Photo: Mike Stewart Associated Press Two students sit in front of a memorial to the victims of the shootings at Apalachee High School in Winder
Agence France-Presse in Washington
Published at 8:18 p.m.
- United States
A 14-year-old boy was charged Thursday with the murder of four people at his high school in the southeastern United States the previous day, local authorities announced.
The tragedy was part of a gruesome series of shootings in the United States, which has long been plagued by school and university shootings.
The suspect is accused of killing two teachers and two 14-year-old boys, also students at Apalachee High School in Winder, about 70 kilometers northeast of Atlanta.
The Georgia State Bureau of Investigation, which said he would be tried as an adult, said he would be arraigned Friday before a court.

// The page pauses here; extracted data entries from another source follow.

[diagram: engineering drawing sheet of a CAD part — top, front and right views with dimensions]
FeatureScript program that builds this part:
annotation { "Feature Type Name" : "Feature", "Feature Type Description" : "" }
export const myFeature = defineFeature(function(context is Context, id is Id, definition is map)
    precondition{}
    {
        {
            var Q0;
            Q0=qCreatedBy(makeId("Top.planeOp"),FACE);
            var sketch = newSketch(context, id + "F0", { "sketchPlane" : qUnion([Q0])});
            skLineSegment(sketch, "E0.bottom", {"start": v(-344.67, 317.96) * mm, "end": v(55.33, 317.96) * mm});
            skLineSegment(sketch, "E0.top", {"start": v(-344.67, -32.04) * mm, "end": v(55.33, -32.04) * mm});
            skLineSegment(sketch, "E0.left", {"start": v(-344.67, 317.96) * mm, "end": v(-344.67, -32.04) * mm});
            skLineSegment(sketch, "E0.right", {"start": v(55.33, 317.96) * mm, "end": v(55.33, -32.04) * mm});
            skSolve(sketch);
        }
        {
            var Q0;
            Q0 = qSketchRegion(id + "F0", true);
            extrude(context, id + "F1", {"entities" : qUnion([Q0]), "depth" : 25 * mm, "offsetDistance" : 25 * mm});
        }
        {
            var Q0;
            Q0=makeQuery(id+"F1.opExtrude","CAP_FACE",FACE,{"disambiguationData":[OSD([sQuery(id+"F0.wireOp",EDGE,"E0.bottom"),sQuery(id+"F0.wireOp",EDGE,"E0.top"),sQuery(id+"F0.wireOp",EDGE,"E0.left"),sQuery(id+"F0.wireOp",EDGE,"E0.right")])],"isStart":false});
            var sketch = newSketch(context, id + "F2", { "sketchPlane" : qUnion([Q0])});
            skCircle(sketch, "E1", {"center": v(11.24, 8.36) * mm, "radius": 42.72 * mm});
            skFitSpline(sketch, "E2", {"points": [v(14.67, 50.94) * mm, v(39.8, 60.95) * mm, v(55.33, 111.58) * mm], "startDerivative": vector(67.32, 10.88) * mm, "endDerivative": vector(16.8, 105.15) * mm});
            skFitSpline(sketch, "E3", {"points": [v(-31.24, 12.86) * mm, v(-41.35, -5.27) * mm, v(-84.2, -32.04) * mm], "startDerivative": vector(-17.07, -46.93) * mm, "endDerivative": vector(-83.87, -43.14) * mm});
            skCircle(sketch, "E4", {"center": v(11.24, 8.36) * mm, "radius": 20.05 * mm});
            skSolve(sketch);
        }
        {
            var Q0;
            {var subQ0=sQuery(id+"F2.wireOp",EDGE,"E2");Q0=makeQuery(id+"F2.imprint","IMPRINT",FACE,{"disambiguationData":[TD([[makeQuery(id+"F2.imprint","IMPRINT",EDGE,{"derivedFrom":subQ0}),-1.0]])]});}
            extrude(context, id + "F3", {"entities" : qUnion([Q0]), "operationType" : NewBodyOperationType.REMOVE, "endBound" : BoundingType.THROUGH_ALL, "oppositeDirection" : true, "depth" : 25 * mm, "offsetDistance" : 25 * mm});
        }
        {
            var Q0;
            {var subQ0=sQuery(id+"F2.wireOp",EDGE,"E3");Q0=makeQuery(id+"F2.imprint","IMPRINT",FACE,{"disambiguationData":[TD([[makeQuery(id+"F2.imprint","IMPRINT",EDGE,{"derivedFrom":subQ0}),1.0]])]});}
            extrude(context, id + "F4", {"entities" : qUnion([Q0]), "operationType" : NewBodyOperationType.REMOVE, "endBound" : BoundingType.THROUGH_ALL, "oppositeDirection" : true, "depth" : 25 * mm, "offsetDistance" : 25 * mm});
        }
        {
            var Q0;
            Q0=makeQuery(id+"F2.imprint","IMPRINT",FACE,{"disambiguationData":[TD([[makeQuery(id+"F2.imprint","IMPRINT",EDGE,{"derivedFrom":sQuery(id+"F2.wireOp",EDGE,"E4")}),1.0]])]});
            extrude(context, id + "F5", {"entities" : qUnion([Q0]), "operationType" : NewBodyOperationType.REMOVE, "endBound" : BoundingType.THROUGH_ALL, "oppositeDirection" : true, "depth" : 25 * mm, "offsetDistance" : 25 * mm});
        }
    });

“The investigation into the Apalachee High School shooting is ongoing,” the office said on X. “This is day two of a very complex investigation and due process is paramount,” it added, noting that autopsies of the victims were scheduled for Thursday.
Such tragedies are recurrent in the United States, where there are more guns than people and where regulations on the purchase of weapons, including military-grade weapons, are relatively lax.
According to CNN on Thursday, citing anonymous sources, the weapon used Wednesday was an AR-15 assault rifle — the name of which often crops up in such tragedies — and had been given by the teenager's father as a gift to his son.
The question of the responsibility of the parents of minor perpetrators is increasingly pressing.
“How can you have an assault rifle in your home, not locked up, and know that your child knows where it is?” President Joe Biden asked Thursday. “We need to hold parents accountable who let their children have access to these weapons.”
In April, the parents of a teenager who killed four students at his Michigan high school were sentenced to 10 to 15 years in prison, a first in the United States.
Polls show that a majority of voters support tighter controls on gun purchases and use, something the powerful gun lobby, the NRA, opposes.